SOURCE MATERIAL:
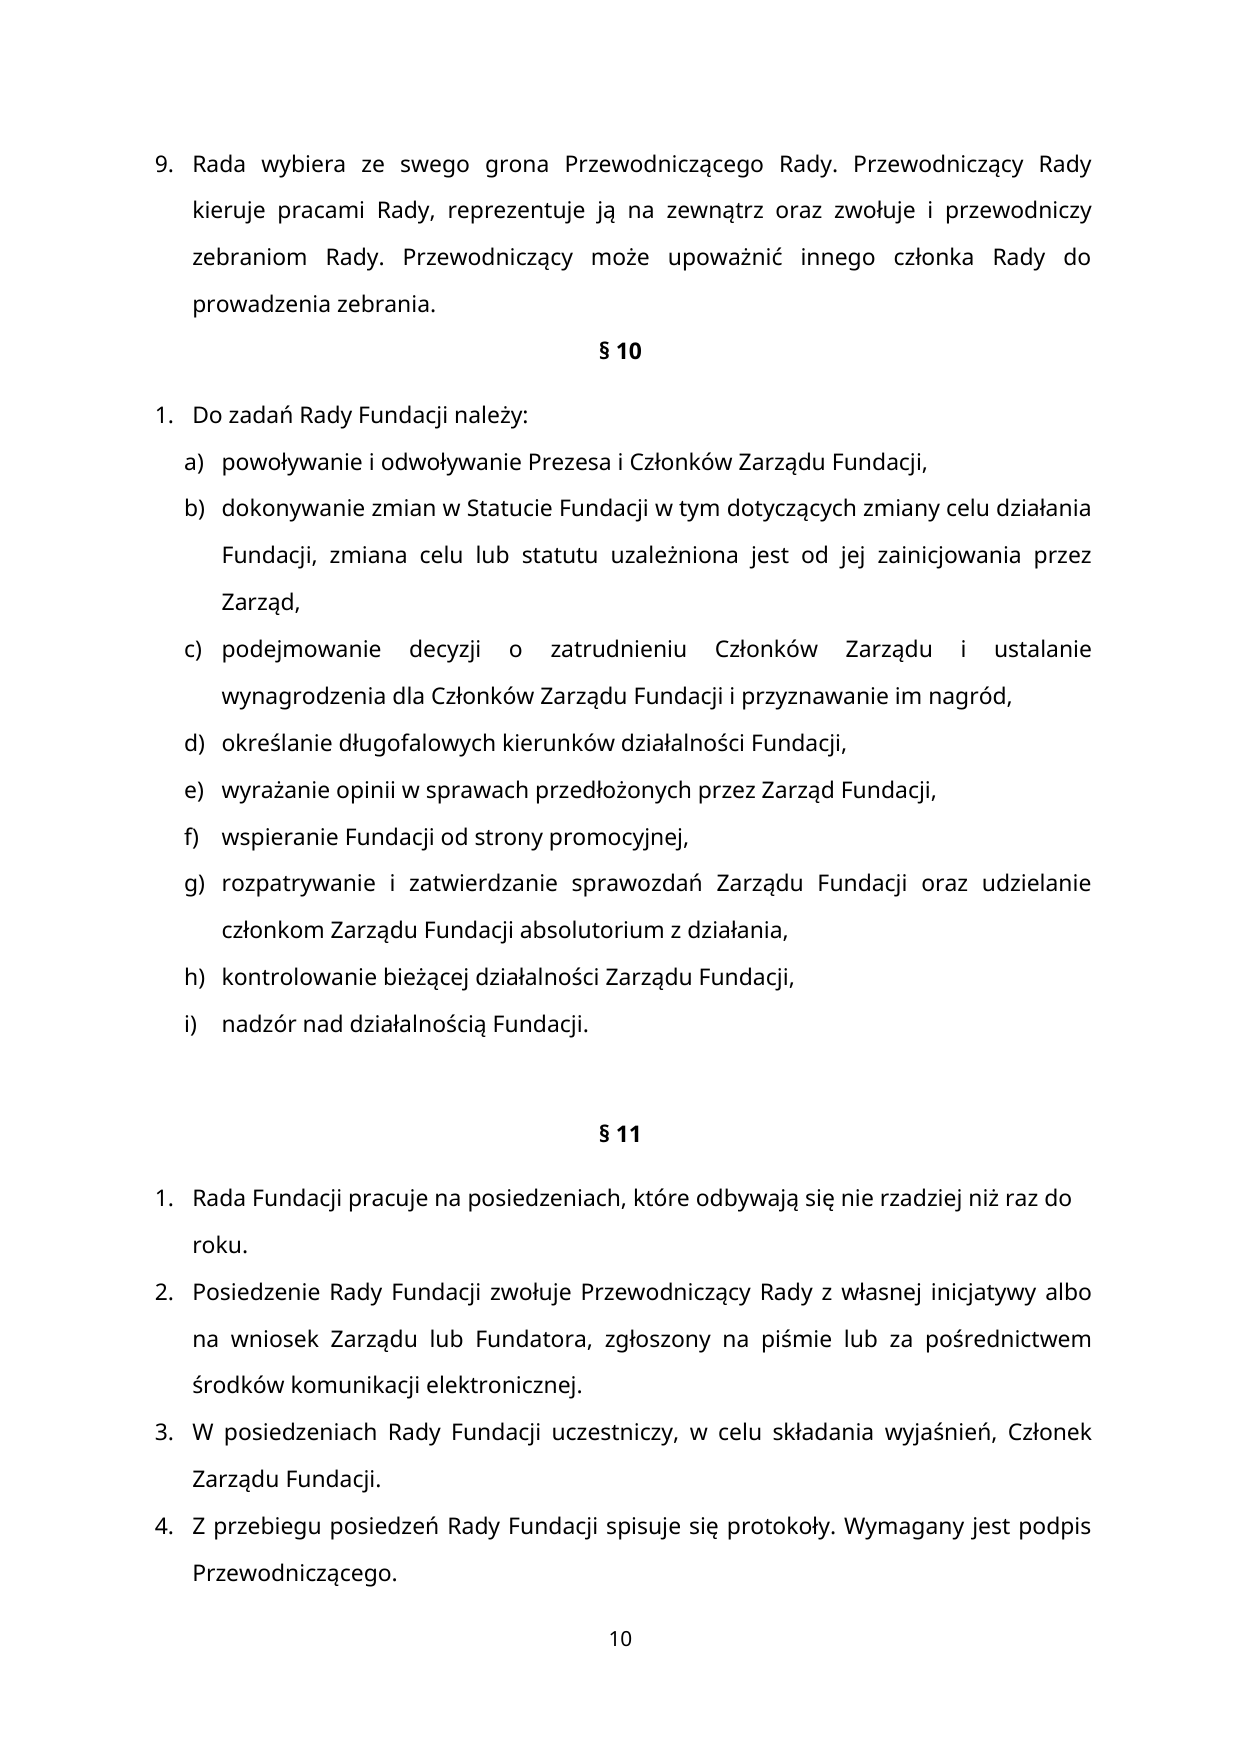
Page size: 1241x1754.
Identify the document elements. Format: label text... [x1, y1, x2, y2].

list nadzór nad działalnością Fundacji. [184, 1008, 1093, 1039]
list powoływanie i odwoływanie Prezesa i Członków Zarządu Fundacji, [184, 446, 1093, 477]
list Do zadań Rady Fundacji należy: [154, 399, 1093, 430]
list Posiedzenie Rady Fundacji zwołuje Przewodniczący Rady z własnej inicjatywy albo na wniosek Zarządu lub Fundatora, zgłoszony na piśmie lub za pośrednictwem środków komunikacji elektronicznej. [154, 1276, 1093, 1401]
list rozpatrywanie i zatwierdzanie sprawozdań Zarządu Fundacji oraz udzielanie członkom Zarządu Fundacji absolutorium z działania, [184, 867, 1093, 946]
list W posiedzeniach Rady Fundacji uczestniczy, w celu składania wyjaśnień, Członek Zarządu Fundacji. [154, 1416, 1093, 1494]
text § 11 [148, 1118, 1093, 1150]
list Rada wybiera ze swego grona Przewodniczącego Rady. Przewodniczący Rady kieruje pracami Rady, reprezentuje ją na zewnątrz oraz zwołuje i przewodniczy zebraniom Rady. Przewodniczący może upoważnić innego członka Rady do prowadzenia zebrania. [154, 148, 1093, 319]
list podejmowanie decyzji o zatrudnieniu Członków Zarządu i ustalanie wynagrodzenia dla Członków Zarządu Fundacji i przyznawanie im nagród, [184, 633, 1093, 711]
list Z przebiegu posiedzeń Rady Fundacji spisuje się protokoły. Wymagany jest podpis Przewodniczącego. [154, 1510, 1093, 1588]
list wyrażanie opinii w sprawach przedłożonych przez Zarząd Fundacji, [184, 774, 1093, 805]
list dokonywanie zmian w Statucie Fundacji w tym dotyczących zmiany celu działania Fundacji, zmiana celu lub statutu uzależniona jest od jej zainicjowania przez Zarząd, [184, 492, 1093, 617]
text § 10 [148, 335, 1093, 366]
list określanie długofalowych kierunków działalności Fundacji, [184, 727, 1093, 758]
list kontrolowanie bieżącej działalności Zarządu Fundacji, [184, 961, 1093, 992]
list wspieranie Fundacji od strony promocyjnej, [184, 821, 1093, 852]
list Rada Fundacji pracuje na posiedzeniach, które odbywają się nie rzadziej niż raz do roku. [154, 1182, 1093, 1260]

INSTRUCTIONS TO FOLLOW: Everything in the records above must be restated verbatim, save for the pictures.

TASK ANSWER:
Page size: 1241x1754.
Identify the document elements. Format: label text... [x1, y1, x2, y2].

list nadzór nad działalnością Fundacji. [184, 1008, 1093, 1039]
list powoływanie i odwoływanie Prezesa i Członków Zarządu Fundacji, [184, 446, 1093, 477]
list Do zadań Rady Fundacji należy: [154, 399, 1093, 430]
list Posiedzenie Rady Fundacji zwołuje Przewodniczący Rady z własnej inicjatywy albo na wniosek Zarządu lub Fundatora, zgłoszony na piśmie lub za pośrednictwem środków komunikacji elektronicznej. [154, 1276, 1093, 1401]
list rozpatrywanie i zatwierdzanie sprawozdań Zarządu Fundacji oraz udzielanie członkom Zarządu Fundacji absolutorium z działania, [184, 867, 1093, 946]
list W posiedzeniach Rady Fundacji uczestniczy, w celu składania wyjaśnień, Członek Zarządu Fundacji. [154, 1416, 1093, 1494]
text § 11 [148, 1118, 1093, 1150]
list Rada wybiera ze swego grona Przewodniczącego Rady. Przewodniczący Rady kieruje pracami Rady, reprezentuje ją na zewnątrz oraz zwołuje i przewodniczy zebraniom Rady. Przewodniczący może upoważnić innego członka Rady do prowadzenia zebrania. [154, 148, 1093, 319]
list podejmowanie decyzji o zatrudnieniu Członków Zarządu i ustalanie wynagrodzenia dla Członków Zarządu Fundacji i przyznawanie im nagród, [184, 633, 1093, 711]
list Z przebiegu posiedzeń Rady Fundacji spisuje się protokoły. Wymagany jest podpis Przewodniczącego. [154, 1510, 1093, 1588]
list wyrażanie opinii w sprawach przedłożonych przez Zarząd Fundacji, [184, 774, 1093, 805]
list dokonywanie zmian w Statucie Fundacji w tym dotyczących zmiany celu działania Fundacji, zmiana celu lub statutu uzależniona jest od jej zainicjowania przez Zarząd, [184, 492, 1093, 617]
text § 10 [148, 335, 1093, 366]
list określanie długofalowych kierunków działalności Fundacji, [184, 727, 1093, 758]
list kontrolowanie bieżącej działalności Zarządu Fundacji, [184, 961, 1093, 992]
list wspieranie Fundacji od strony promocyjnej, [184, 821, 1093, 852]
list Rada Fundacji pracuje na posiedzeniach, które odbywają się nie rzadziej niż raz do roku. [154, 1182, 1093, 1260]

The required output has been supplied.